Authoritative References for Ammonia Equilibria and pH Concepts
For further verification and deeper study, consult these authoritative educational and government resources:
LibreTexts Chemistry
U.S. Environmental Protection Agency
NIST Chemistry WebBook
When You Might Need a More Advanced Approach
For introductory chemistry, the calculation above is the correct and standard method. However, in more advanced settings, there are situations where additional corrections may matter. These include very concentrated solutions where activity effects become important, non-25°C conditions where equilibrium constants shift, and buffered systems containing both NH3 and NH4+. In those cases, the Henderson-Hasselbalch relationship or activity-based equilibrium calculations may be more appropriate.

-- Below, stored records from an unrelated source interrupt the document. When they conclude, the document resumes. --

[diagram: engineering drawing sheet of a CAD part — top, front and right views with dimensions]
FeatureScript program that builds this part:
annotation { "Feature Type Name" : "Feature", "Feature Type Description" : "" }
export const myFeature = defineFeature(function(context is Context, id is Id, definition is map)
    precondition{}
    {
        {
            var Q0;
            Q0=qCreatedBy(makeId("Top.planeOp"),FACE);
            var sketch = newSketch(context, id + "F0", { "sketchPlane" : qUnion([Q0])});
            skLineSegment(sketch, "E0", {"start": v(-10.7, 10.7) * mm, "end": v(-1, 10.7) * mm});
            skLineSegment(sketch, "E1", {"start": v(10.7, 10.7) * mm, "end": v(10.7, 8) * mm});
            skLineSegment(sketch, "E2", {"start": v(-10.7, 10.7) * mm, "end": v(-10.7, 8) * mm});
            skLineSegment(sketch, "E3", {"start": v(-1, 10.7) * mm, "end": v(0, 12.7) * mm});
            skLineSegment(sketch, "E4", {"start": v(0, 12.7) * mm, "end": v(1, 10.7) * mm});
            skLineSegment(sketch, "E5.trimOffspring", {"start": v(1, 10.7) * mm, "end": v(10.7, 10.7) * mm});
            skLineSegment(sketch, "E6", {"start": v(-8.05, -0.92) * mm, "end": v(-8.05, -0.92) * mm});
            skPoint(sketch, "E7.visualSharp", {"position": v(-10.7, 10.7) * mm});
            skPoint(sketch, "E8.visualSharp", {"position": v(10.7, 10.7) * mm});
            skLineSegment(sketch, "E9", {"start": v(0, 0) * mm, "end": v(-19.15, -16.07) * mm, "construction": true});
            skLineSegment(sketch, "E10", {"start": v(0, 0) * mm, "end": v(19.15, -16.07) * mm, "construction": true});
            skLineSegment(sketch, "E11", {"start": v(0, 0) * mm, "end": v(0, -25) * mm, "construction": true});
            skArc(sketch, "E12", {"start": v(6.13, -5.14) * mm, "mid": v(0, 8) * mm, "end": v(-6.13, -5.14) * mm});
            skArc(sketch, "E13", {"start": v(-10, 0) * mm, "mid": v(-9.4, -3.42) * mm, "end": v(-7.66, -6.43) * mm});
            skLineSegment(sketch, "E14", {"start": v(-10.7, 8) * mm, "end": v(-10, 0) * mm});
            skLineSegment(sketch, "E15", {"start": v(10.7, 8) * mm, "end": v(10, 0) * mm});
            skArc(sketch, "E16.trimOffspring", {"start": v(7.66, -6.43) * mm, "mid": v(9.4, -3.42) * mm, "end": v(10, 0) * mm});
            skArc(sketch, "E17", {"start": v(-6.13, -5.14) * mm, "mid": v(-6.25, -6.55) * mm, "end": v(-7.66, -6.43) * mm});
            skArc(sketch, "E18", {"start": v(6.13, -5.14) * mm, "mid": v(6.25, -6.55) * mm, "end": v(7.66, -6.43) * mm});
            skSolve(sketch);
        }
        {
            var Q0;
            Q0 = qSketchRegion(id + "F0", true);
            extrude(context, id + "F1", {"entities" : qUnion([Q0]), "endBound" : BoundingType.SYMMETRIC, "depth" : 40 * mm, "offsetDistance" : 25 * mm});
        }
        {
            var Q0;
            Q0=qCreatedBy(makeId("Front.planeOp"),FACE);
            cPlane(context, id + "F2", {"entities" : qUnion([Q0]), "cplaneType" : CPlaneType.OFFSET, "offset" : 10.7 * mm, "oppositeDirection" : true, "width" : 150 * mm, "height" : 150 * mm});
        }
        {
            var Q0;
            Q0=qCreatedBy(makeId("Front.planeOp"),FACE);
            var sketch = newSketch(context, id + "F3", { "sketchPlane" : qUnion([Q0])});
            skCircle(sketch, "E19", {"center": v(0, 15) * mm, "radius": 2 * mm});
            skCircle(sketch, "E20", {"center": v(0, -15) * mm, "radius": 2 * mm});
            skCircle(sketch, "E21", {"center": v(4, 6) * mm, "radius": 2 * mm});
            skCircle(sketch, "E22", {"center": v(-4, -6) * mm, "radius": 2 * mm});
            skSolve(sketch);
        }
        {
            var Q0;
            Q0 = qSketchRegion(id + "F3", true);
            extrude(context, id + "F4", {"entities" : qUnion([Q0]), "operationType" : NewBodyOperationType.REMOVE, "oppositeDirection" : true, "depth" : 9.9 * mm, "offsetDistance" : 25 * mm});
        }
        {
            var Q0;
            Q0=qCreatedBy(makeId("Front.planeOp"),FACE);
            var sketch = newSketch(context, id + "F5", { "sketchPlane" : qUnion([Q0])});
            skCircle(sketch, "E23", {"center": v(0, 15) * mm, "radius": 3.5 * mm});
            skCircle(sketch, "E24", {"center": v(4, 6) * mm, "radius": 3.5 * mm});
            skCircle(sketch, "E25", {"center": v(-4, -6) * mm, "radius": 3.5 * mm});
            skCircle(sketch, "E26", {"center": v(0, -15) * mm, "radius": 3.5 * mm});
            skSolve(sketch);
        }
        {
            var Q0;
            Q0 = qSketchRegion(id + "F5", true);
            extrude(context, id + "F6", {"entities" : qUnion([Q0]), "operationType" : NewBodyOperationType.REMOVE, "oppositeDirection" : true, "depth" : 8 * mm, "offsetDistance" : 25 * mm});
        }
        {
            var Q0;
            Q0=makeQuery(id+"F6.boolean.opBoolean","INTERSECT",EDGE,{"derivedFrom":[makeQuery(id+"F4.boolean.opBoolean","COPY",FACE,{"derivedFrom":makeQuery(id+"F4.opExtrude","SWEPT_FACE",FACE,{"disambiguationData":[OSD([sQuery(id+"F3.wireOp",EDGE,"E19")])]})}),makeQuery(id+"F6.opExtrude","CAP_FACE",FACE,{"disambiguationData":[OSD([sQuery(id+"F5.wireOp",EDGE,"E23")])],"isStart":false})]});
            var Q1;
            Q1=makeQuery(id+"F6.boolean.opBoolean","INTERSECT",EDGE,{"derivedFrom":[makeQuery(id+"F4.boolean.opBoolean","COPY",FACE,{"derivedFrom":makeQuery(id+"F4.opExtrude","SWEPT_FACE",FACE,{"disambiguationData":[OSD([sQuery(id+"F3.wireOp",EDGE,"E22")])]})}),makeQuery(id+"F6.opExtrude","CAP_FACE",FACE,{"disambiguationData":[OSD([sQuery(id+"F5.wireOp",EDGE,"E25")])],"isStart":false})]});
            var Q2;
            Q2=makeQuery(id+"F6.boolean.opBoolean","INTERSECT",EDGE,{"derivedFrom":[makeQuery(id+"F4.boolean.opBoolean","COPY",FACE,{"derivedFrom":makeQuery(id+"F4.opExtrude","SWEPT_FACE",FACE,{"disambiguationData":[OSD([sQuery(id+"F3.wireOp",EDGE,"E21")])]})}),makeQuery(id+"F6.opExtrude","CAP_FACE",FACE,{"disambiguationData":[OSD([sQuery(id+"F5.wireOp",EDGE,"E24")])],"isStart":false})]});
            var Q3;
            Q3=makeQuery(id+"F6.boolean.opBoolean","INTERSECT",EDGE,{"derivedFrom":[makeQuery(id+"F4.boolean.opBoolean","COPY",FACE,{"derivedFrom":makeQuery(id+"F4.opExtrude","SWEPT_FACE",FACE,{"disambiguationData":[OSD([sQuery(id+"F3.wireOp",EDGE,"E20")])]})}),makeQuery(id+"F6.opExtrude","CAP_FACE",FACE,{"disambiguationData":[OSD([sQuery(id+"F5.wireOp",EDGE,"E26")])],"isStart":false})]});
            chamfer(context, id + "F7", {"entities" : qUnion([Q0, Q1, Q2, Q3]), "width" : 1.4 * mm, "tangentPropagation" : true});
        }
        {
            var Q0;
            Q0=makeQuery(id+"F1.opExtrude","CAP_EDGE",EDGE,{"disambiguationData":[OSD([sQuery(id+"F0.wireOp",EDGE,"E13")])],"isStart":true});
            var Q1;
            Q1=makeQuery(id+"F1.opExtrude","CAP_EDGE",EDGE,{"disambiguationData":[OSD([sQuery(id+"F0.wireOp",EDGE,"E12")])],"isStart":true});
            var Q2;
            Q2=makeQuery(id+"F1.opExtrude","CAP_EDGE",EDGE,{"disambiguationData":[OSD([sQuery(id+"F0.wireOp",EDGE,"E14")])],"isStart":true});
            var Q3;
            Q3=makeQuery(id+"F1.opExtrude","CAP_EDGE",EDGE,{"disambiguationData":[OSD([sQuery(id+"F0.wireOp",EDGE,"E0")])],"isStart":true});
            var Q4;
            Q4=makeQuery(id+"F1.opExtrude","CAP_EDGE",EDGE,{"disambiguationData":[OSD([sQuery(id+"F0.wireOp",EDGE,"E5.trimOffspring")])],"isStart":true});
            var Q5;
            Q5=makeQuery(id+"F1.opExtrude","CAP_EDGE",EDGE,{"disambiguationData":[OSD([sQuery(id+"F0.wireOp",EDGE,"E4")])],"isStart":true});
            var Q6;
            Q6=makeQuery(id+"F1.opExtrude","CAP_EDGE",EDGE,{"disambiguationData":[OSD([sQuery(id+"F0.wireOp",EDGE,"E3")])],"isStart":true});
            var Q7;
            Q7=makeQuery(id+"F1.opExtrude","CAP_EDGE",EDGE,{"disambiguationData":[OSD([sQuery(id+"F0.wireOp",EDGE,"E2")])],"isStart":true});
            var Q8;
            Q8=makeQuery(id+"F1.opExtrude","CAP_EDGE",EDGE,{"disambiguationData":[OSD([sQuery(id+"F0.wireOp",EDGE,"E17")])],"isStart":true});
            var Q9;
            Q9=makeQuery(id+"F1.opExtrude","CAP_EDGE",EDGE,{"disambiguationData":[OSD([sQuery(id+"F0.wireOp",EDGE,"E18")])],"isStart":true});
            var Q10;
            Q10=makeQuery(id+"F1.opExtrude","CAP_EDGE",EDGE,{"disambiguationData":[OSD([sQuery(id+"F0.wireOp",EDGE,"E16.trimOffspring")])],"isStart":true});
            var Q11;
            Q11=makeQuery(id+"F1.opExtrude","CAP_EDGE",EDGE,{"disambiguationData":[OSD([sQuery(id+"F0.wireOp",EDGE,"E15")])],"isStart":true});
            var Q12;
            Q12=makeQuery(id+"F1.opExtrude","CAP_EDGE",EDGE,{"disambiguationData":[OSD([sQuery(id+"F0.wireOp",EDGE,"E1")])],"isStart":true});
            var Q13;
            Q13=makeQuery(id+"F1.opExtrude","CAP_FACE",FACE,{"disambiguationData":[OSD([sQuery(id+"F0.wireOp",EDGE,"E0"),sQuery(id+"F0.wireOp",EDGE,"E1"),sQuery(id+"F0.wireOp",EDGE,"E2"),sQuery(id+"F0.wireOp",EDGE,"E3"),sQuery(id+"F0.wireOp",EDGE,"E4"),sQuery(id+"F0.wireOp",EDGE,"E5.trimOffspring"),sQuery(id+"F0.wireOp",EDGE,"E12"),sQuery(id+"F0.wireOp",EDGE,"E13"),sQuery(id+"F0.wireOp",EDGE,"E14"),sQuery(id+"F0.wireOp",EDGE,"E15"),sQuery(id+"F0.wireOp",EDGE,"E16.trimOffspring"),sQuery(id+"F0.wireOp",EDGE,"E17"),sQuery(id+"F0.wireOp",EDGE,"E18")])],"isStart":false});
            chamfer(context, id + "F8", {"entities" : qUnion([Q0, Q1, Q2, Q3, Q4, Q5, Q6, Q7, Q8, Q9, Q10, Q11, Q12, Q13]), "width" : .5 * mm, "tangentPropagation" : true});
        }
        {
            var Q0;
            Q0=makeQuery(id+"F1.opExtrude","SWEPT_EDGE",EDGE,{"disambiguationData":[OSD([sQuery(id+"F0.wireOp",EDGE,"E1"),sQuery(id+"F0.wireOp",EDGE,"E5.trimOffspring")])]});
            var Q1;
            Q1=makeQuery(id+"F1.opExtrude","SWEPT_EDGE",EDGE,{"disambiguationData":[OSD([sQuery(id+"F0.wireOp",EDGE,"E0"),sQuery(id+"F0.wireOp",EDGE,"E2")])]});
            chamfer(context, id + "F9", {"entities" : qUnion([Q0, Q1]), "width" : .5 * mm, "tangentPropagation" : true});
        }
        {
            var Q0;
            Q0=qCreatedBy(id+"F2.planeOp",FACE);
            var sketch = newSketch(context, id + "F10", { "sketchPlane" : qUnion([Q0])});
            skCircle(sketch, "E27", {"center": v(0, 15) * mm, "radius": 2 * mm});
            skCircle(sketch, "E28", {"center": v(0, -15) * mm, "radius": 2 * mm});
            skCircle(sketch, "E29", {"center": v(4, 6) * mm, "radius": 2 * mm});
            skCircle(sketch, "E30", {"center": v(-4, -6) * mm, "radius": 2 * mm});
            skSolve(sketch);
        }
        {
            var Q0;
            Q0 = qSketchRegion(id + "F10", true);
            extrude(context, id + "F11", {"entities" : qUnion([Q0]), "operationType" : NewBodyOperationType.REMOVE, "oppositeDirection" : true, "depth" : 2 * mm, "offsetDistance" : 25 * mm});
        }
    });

Examples of More Advanced Cases
- Ammonia dissolved in solutions that already contain ammonium chloride
- High ionic strength laboratory media
- Gas-liquid equilibrium problems involving dissolved ammonia and partial pressure
- Environmental water chemistry where temperature and dissolved salts vary significantly
Final Answer
For the problem “2.5 l solution contains 1 mol of nh3 calculate ph”, the correct general chemistry result is:
Initial NH3 concentration = 0.40 M
[OH-] ≈ 2.68 × 10-3 M
pOH ≈ 2.57
pH ≈ 11.43
If you are solving this on homework, a quiz, or an exam, writing the reaction, the Kb expression, and the ICE setup will usually earn the most credit. The calculator above lets you verify the answer instantly and compare exact and approximate methods for the same NH3 solution.